Julio y Matías no cesaban de mirarse, mientras Carmen Elgazu les preparaba sendas tazas de café-café. Un manantial de recuerdos brotó en sus cerebros, desde el Madrid que ellos habían conocido hasta el día en que Matías le pidió al ex policía que le buscara un empleo para Ignacio, que finalmente resultó ser el de botones en el Banco Arús.
– Ya no te acordarás del chotis…
– Cómo! En Washington no se baila otra cosa…
– Ja, ja!
Julio preguntó:
– Y la tertulia del café Neutral?
Matías sonrió.
– Aquí no hay nada que sea neutral, excepto un seguro servidor… Ahora se llama Nacional… -marcó una pausa-. Pues la tertulia sigue adelante! Claro que con los nombres cambiados.

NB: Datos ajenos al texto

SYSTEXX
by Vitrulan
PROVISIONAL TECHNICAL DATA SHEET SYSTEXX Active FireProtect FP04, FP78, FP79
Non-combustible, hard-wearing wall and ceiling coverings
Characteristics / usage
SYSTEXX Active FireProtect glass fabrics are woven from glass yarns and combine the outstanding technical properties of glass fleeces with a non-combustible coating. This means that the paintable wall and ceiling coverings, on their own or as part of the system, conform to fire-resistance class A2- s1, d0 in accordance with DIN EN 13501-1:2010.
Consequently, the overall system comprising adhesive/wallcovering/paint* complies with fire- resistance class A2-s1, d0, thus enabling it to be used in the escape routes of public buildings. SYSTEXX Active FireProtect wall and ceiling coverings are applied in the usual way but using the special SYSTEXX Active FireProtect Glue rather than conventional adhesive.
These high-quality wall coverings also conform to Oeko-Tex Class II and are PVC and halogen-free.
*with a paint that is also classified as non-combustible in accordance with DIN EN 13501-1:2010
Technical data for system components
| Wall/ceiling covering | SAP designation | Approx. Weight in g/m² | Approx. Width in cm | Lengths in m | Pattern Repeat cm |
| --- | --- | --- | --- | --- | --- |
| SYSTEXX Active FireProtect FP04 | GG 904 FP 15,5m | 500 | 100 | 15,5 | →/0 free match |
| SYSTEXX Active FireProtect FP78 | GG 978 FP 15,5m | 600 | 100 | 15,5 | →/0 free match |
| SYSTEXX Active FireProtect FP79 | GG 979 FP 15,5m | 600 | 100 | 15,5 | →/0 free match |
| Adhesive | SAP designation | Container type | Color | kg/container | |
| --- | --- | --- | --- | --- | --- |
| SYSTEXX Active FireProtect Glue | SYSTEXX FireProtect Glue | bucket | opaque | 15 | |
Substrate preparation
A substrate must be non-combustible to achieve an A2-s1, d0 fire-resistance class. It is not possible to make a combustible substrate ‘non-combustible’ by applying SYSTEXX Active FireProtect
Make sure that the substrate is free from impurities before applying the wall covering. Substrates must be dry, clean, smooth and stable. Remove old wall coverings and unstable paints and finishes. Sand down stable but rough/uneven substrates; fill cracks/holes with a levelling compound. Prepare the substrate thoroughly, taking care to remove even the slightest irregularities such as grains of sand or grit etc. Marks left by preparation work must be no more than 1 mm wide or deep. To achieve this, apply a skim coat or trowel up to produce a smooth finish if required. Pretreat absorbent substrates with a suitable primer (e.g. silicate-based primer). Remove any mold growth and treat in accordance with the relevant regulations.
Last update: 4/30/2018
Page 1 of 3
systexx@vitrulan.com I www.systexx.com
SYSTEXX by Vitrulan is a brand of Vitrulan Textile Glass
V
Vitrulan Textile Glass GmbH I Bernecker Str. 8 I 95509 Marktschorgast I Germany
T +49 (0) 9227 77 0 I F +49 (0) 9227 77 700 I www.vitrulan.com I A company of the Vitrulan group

Ahora hay un tal Marcos, que está conmigo en Telégrafos; un tal Galindo; un tal Grote… Y Ramón, el camarero! Ése sigue todavía.
– No me digas! Con su manía por los viajes?
– Exactamente.
– Pues le invitaré a que se venga conmigo a América!
– No lo hagas, que le da un colapso y se nos muere…
Julio, al oír "se nos muere", palideció. La alusión a la muerte, soltada inesperadamente, le trajo otro tipo de recuerdos. Recordó los inicios de la guerra civil y luego las playas de Argeles y de Banyuls-sur-Mer, convertidos en campos de refugiados. A Matías le ocurrió lo propio y se acordó de César. Por fortuna, Carmen Elgazu estaba al quite y les sacó del atolladero.
– Un poco más de café?
– No, gracias.
– Y tu mujer, Amparo? Se marchó contenta?
– Cómo! Me dijo textualmente: no hay palabras para agradecerles a los Alvear lo que han hecho por mí…
– Bah. Aquello fue un soplo y se marchó… -Matías añadió-: Me pareció que Gerona, la Gerona actual, no acababa de gustarle.
– Bueno! Ya sabes. La tengo mal acostumbrada.
– Me pareció que lo que más le dolía era no poder llevar sombrero…
– Je, qué curioso! Como siempre, has dado en el clavo…
Matías interrumpió el diálogo.
– Qué te parece si llamo a Ignacio para decirle que estás aquí?
– Ignacio! Cómo no se te ha ocurrido antes? Y yo que creí que toda la familia estaría esperándome…
Matías llamó al bufete de Manolo y a los diez minutos Ignacio llegaba, saltando los peldaños de dos en dos.
– Ignacio, ilustre abogado…!
– Julio, el ilustre yanqui…!
Se fundieron también en un abrazo. Julio quedó impresionado ante el aspecto del muchacho. Era la viva estampa del vencedor. Cabeza despejada, ojos negros y un bigotito que, al igual que las gafas a Matías, le sentaba muy bien.